» COMPITO
Per favore, trascrivi parola per parola il testo sulle superstizioni degli avvocati, tutto da "Ogni avvocato, magari" giù fino a "la sua vita.".

» ESTRATTO DELLA PAGINA
──────

Avvocati e superstizioni, anche Franco Coppi ha la sua (di Riccardo Radi)

Ogni avvocato, magari non proprio tutti ci sarà qualche avvocato raziocinante, ha la sua superstizione spesso nascosta e tenuta gelosamente segreta perché raccontarla potrebbe far svanire gli effetti “benefici” che in maniera irrazionale ed empirica attribuiamo al gesto, all’oggetto che ci “aiuta” ad esorcizzare la professione.

Anche il più noto dei penalisti ha la sua superstizione che tiene riservatissima come d’altronde tutta la sua vita.

Ho conosciuto il Professor Coppi all’Università La Sapienza nel lontano maggio del 1990, quando ho avuto la fortuna di averlo come correlatore della tesi di laurea.

Proprio grazie al lavoro della tesi il Professore mi propose di frequentare l’istituto come cultore della materia ed ebbi quindi modo di conoscerlo meglio.

──────

Dati dei punti chiave del corpo o della mano

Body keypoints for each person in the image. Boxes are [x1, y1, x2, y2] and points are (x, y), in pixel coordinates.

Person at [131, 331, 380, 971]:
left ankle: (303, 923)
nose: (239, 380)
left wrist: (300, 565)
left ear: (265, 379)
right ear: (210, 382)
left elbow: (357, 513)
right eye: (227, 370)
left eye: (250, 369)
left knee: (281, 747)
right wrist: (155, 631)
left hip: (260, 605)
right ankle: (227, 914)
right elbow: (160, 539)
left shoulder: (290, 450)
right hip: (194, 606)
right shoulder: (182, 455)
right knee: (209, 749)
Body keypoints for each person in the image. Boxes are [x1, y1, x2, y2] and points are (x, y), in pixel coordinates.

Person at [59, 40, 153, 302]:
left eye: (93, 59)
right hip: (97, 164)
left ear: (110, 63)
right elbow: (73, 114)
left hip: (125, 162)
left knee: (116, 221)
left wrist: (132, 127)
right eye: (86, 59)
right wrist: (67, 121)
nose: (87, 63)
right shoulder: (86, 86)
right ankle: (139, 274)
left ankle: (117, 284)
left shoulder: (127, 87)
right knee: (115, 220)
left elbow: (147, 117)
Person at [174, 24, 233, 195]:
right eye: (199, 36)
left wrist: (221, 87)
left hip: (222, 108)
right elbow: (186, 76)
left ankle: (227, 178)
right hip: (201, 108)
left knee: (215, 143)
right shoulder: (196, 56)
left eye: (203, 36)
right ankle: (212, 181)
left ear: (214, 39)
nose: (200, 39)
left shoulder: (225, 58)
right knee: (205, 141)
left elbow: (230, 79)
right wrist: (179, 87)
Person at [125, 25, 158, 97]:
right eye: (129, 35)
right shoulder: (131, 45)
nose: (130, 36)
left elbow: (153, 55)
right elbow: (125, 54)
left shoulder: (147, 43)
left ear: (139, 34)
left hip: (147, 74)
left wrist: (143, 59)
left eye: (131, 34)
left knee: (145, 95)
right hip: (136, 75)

──────

» SOLUZIONE
Ogni avvocato, magari non proprio tutti ci sarà qualche avvocato raziocinante, ha la sua superstizione spesso nascosta e tenuta gelosamente segreta perché raccontarla potrebbe far svanire gli effetti “benefici” che in maniera irrazionale ed empirica attribuiamo al gesto, all’oggetto che ci “aiuta” ad esorcizzare la professione.

Anche il più noto dei penalisti ha la sua superstizione che tiene riservatissima come d’altronde tutta la sua vita.